V8_INLINE static internal::Address* GetRoot(v8::Isolate* isolate, int index) {
    internal::Address addr = reinterpret_cast<internal::Address>(isolate) +
                             kIsolateRootsOffset +
                             index * kApiSystemPointerSize;
    return reinterpret_cast<internal::Address*>(addr);
  }

I wrote another post covering how JavaScript variables are implemented in more details.

Numbers are complicated#

In V8, integers ranging from -2³¹ to 2³¹-1 on a 64-bit architecture (the V8 term is smi) are heavily optimized so they can be encoded inside of a pointer directly without the need to allocate additional storage for it. And it is not unique to V8 or JavaScript. A bunch of other languages like OCaml and Ruby does this too.

So technically, a smi can exist on the stack since they don’t need additional storage allocated on the heap, depending how the variables are declared:

  1. const a = 123 could be on the stack
  2. var a = 123 is on the heap, since it becomes a property of the global object, which is a fixed location in memory.

Also it depends on what the rest of the script is doing, and the runtime environment. The optimizing compiler keeps pointers held in registers as many as it can and it only spills to the stack during situations like registers run out.

Another complication about numbers is, unlike other types of primitive values, they might not get reused:

  1. For smis, they are encoded as recognizably invalid pointers, which don't point to anything, so the whole concept of "reusing" doesn't really apply to them.

  2. For HeapNumbers (numbers that are not considered smis):

    • when they are pointed by object's properties, it becomes a mutable HeapNumber, which allows updating the value without allocating a new HeapNumber every time. I believe this design decison is a beneficial tradeoff for the majority usage patterns at the cost of making HeapNumbers unshareable.
    • other times they can be reused but only when that doesn't incur extra performance overhead: for example, computations like 3 + 0.14 and 314/100 would result in two HeapNumbers of the value 3.14 allocated since checking if a HeapNumber of 3.14 already exists is not worth it.

To verify our theory, let's try this snippet:

function MyNumbers() {
        this.smi = 123
        this.number = 3.14
      }
const num1 = new MyNumbers()
const num2 = new MyNumbers()

Take a heap snapshot and we get:

alt

If you look closely enough, you would find that it seems like two smis are "pointing" to the same memory location @427911. smis are immeidate integer values that point to nowhere. What caused this is the fact that they have the same bit pattern for the same value 123 and Chrome DevTools's heap snapshots "blindly" treats them as pointers even though they are invalid pointers due to pointer tagging.
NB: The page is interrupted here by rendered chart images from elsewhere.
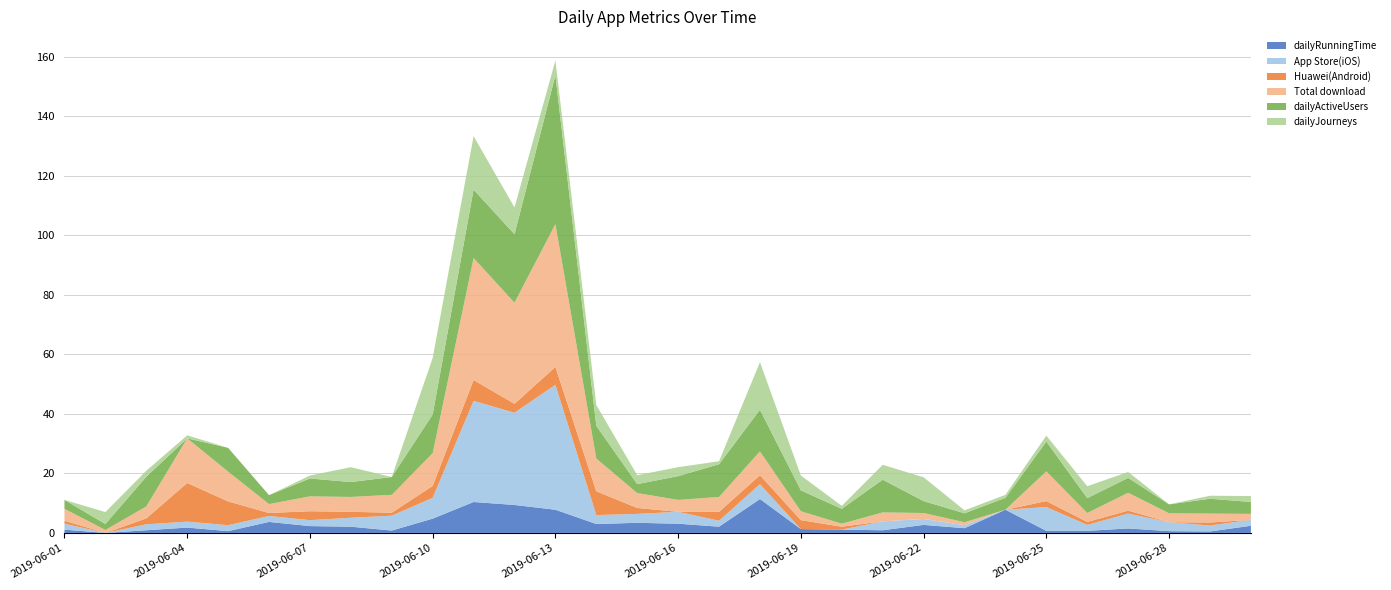

Reading left to right, transcribe all the data shown in this chart.

dailyRunningTime: 2019-06-01=1.1	2019-06-02=0.0	2019-06-03=0.9	2019-06-04=1.8	2019-06-05=0.6	2019-06-06=3.7	2019-06-07=2.3	2019-06-08=2.1	2019-06-09=0.8	2019-06-10=4.8	2019-06-11=10.4	2019-06-12=9.4	2019-06-13=7.8	2019-06-14=3.0	2019-06-15=3.4	2019-06-16=3.1	2019-06-17=2.1	2019-06-18=11.4	2019-06-19=1.3	2019-06-20=1.1	2019-06-21=0.9	2019-06-22=2.7	2019-06-23=1.6	2019-06-24=7.8	2019-06-25=0.7	2019-06-26=0.7	2019-06-27=1.5	2019-06-28=0.6	2019-06-29=0.5	2019-06-30=2.4
App Store(iOS): 2019-06-01=2.0	2019-06-02=0.0	2019-06-03=2.0	2019-06-04=2.0	2019-06-05=2.0	2019-06-06=2.0	2019-06-07=2.0	2019-06-08=3.0	2019-06-09=5.0	2019-06-10=7.0	2019-06-11=34.0	2019-06-12=31.0	2019-06-13=42.0	2019-06-14=3.0	2019-06-15=3.0	2019-06-16=4.0	2019-06-17=2.0	2019-06-18=5.0	2019-06-19=0.0	2019-06-20=0.0	2019-06-21=3.0	2019-06-22=2.0	2019-06-23=1.0	2019-06-24=0.0	2019-06-25=8.0	2019-06-26=2.0	2019-06-27=5.0	2019-06-28=3.0	2019-06-29=2.0	2019-06-30=2.0
Huawei(Android): 2019-06-01=1.0	2019-06-02=0.0	2019-06-03=2.0	2019-06-04=13.0	2019-06-05=8.0	2019-06-06=1.0	2019-06-07=3.0	2019-06-08=2.0	2019-06-09=1.0	2019-06-10=4.0	2019-06-11=7.0	2019-06-12=3.0	2019-06-13=6.0	2019-06-14=8.0	2019-06-15=2.0	2019-06-16=0.0	2019-06-17=3.0	2019-06-18=3.0	2019-06-19=3.0	2019-06-20=1.0	2019-06-21=0.0	2019-06-22=0.0	2019-06-23=0.0	2019-06-24=0.0	2019-06-25=2.0	2019-06-26=1.0	2019-06-27=1.0	2019-06-28=0.0	2019-06-29=1.0	2019-06-30=0.0
Total download: 2019-06-01=4.0	2019-06-02=1.0	2019-06-03=4.0	2019-06-04=15.0	2019-06-05=10.0	2019-06-06=3.0	2019-06-07=5.0	2019-06-08=5.0	2019-06-09=6.0	2019-06-10=11.0	2019-06-11=41.0	2019-06-12=34.0	2019-06-13=48.0	2019-06-14=11.0	2019-06-15=5.0	2019-06-16=4.0	2019-06-17=5.0	2019-06-18=8.0	2019-06-19=3.0	2019-06-20=1.0	2019-06-21=3.0	2019-06-22=2.0	2019-06-23=1.0	2019-06-24=0.0	2019-06-25=10.0	2019-06-26=3.0	2019-06-27=6.0	2019-06-28=3.0	2019-06-29=3.0	2019-06-30=2.0
dailyActiveUsers: 2019-06-01=3.0	2019-06-02=2.0	2019-06-03=10.0	2019-06-04=0.0	2019-06-05=8.0	2019-06-06=3.0	2019-06-07=6.0	2019-06-08=5.0	2019-06-09=6.0	2019-06-10=13.0	2019-06-11=23.0	2019-06-12=23.0	2019-06-13=50.0	2019-06-14=11.0	2019-06-15=3.0	2019-06-16=8.0	2019-06-17=11.0	2019-06-18=14.0	2019-06-19=7.0	2019-06-20=5.0	2019-06-21=11.0	2019-06-22=4.0	2019-06-23=3.0	2019-06-24=4.0	2019-06-25=10.0	2019-06-26=5.0	2019-06-27=5.0	2019-06-28=3.0	2019-06-29=5.0	2019-06-30=4.0
dailyJourneys: 2019-06-01=0.0	2019-06-02=4.0	2019-06-03=2.0	2019-06-04=1.0	2019-06-05=0.0	2019-06-06=0.0	2019-06-07=1.0	2019-06-08=5.0	2019-06-09=0.0	2019-06-10=19.0	2019-06-11=18.0	2019-06-12=9.0	2019-06-13=5.0	2019-06-14=7.0	2019-06-15=3.0	2019-06-16=3.0	2019-06-17=1.0	2019-06-18=16.0	2019-06-19=5.0	2019-06-20=1.0	2019-06-21=5.0	2019-06-22=8.0	2019-06-23=1.0	2019-06-24=1.0	2019-06-25=2.0	2019-06-26=4.0	2019-06-27=2.0	2019-06-28=0.0	2019-06-29=1.0	2019-06-30=2.0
As to HeapNumbers, they are pointing to the different memory locations @427915 and @427927, meaning they are not reused due to being a mutable HeapNumber.

Put these together#

Here is a diagram that conceptually illustrates some possible memory layout in V8:

alt

Closing thoughts#

Computer memory is an incredibly complex topic. I am by no means an expert on this topic. Nearly every answer to a question related to memory varies across compilers and processor architectures. For example, our variables are not always in memory (RAM) - they can be loaded directly in the destination registers, become part of instruction as an immediate value, or even get optimized entirely away into nothingness. The compiler can do whatever it wants as long as all the language semantics defined by the specification are preserved - the as-if rule.

If you are interested in learning low level details like memory layout, JavaScript is not a good tool for learning that because JavaScript engines like V8 are just too complicated and too powerful. Better start with C or C++ and using godbolt to understand how source code becomes machine code.